Infrastructure as Code: What Does Terraform Offer?
Terraform is an infrastructure-as-code software that lets you create a command center for managing your IT infrastructure.

Terraform creates a central command center for managing your entire IT infrastructure. How does it work, and what benefits does Infrastructure as Code offer your organization? Here is an overview.
Centralized and Digital Control of Your IT Infrastructure with Terraform
Software, platforms, infrastructure -- IT environments in modern enterprises are growing steadily. With that growth come increasing challenges in effectively managing a diverse infrastructure.
Terraform is an infrastructure-as-code tool that lets you create a single control point for managing your IT infrastructure. It provides an abstraction layer that unifies all resources and describes them in a common configuration language called HashiCorp Configuration Language. This language uses blocks, arguments, and expressions to represent infrastructure as code.
Benefits of Infrastructure as Code
An organization's IT infrastructure consists of software, hardware, platforms, and servers. Each of these resources comes from different vendors and must be configured and managed separately. At the same time, every service needs to work seamlessly with the rest of the stack, without introducing security gaps that attackers could exploit. As a result, infrastructure management quickly becomes costly and makes it difficult to respond to new challenges in a timely and flexible manner.

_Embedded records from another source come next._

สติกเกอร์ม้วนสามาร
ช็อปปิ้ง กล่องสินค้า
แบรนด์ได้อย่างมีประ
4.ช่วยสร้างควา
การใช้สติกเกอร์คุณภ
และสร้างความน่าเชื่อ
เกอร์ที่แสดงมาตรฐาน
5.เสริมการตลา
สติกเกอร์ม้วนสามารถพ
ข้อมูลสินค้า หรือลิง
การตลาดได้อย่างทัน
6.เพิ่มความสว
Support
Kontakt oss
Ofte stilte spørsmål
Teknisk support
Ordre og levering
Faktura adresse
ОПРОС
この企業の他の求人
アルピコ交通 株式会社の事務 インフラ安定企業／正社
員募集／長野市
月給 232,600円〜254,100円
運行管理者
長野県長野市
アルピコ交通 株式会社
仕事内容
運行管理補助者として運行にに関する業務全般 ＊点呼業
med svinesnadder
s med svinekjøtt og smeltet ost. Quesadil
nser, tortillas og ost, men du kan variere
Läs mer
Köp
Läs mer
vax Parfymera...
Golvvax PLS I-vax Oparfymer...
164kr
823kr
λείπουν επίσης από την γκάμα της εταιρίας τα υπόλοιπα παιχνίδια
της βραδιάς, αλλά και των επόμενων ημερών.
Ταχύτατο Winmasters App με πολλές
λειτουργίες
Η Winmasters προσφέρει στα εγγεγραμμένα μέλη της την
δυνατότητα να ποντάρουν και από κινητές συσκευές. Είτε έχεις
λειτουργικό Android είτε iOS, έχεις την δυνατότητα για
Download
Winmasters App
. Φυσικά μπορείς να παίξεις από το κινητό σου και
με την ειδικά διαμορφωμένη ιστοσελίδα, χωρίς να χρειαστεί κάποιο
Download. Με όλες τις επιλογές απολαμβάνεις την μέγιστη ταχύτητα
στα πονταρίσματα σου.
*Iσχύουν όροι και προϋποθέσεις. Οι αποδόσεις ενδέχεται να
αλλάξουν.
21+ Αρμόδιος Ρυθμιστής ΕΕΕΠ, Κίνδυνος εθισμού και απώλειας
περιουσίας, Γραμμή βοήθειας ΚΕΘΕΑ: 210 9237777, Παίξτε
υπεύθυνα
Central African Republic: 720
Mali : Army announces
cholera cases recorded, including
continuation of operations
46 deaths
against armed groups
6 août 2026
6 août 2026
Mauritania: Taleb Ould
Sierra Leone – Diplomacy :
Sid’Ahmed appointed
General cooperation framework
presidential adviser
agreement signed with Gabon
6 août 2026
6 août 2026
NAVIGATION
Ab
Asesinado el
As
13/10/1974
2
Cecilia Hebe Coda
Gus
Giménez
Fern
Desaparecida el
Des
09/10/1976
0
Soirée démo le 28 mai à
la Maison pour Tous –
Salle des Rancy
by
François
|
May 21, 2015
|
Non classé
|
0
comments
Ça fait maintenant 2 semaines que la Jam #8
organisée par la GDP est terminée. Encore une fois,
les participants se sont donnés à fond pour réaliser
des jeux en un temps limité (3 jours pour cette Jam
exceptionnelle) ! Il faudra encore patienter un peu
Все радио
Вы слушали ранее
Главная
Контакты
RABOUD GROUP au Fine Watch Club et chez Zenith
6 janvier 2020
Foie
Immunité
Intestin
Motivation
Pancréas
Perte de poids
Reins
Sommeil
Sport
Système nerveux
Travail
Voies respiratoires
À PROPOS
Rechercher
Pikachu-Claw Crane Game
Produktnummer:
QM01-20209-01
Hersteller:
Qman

With Infrastructure as Code, you gain a centralized view of all resources and infrastructure -- described in a standardized language that every team member can understand. You collect your entire infrastructure in the Terraform Workspace, where you store variables, state files, credentials, and secrets. Instead of managing each resource separately, you simply edit text files in Terraform. These files contain the configuration that is applied through each provider's API.
Before any configuration changes take effect, Terraform Plan gives you a preview of all planned modifications -- including the associated costs.
On top of that, Terraform makes resources reusable once they have been defined. After building and mapping an infrastructure in Terraform, you can spin up entire cloud environments and duplicate them at will. This shortens release cycles and lets you respond more quickly to changing requirements. To boost a server's performance, you no longer need to manually provision new hardware -- your infrastructure scales automatically.
Terraform is now supported by all major cloud providers, so integrating existing resources through ready-made interfaces is straightforward. Besides Terraform, there are several alternative solutions you can explore in this overview.
Performing Static Code Analysis in Terraform with TFLint
Terraform translates your IT infrastructure into code. As with any code-driven approach, misconfigurations can occur and become a security risk. Most modern programming language compilers include built-in static code analysis tools, but Terraform's own validator can only catch errors in its native syntax.
For example, if you reference a non-existent provider instance in your code, running Terraform Apply will produce an error. However, the built-in Terraform Validate tool will not catch this issue because it has no knowledge of provider-specific constraints.
TFLint (find the GitHub repository here) solves this problem by detecting such errors upfront, making them much easier to fix. Once installed, TFLint can be integrated into your development workflow to implement automated analysis routines that improve the security of your infrastructure.
Infrastructure as Code: Managing Infrastructure Effectively and Securely
Infrastructure as Code helps organizations manage and control an increasingly complex infrastructure from a single point. Auditing becomes straightforward at any time, since there is no need to manually analyze each resource -- all information is represented in one language, as code. TFLint complements Terraform with essential code analysis capabilities, allowing you to quickly detect and fix vendor-specific syntax errors and security gaps. Together, Terraform and TFLint form a powerful toolkit for tackling the management challenges that come with growing IT complexity.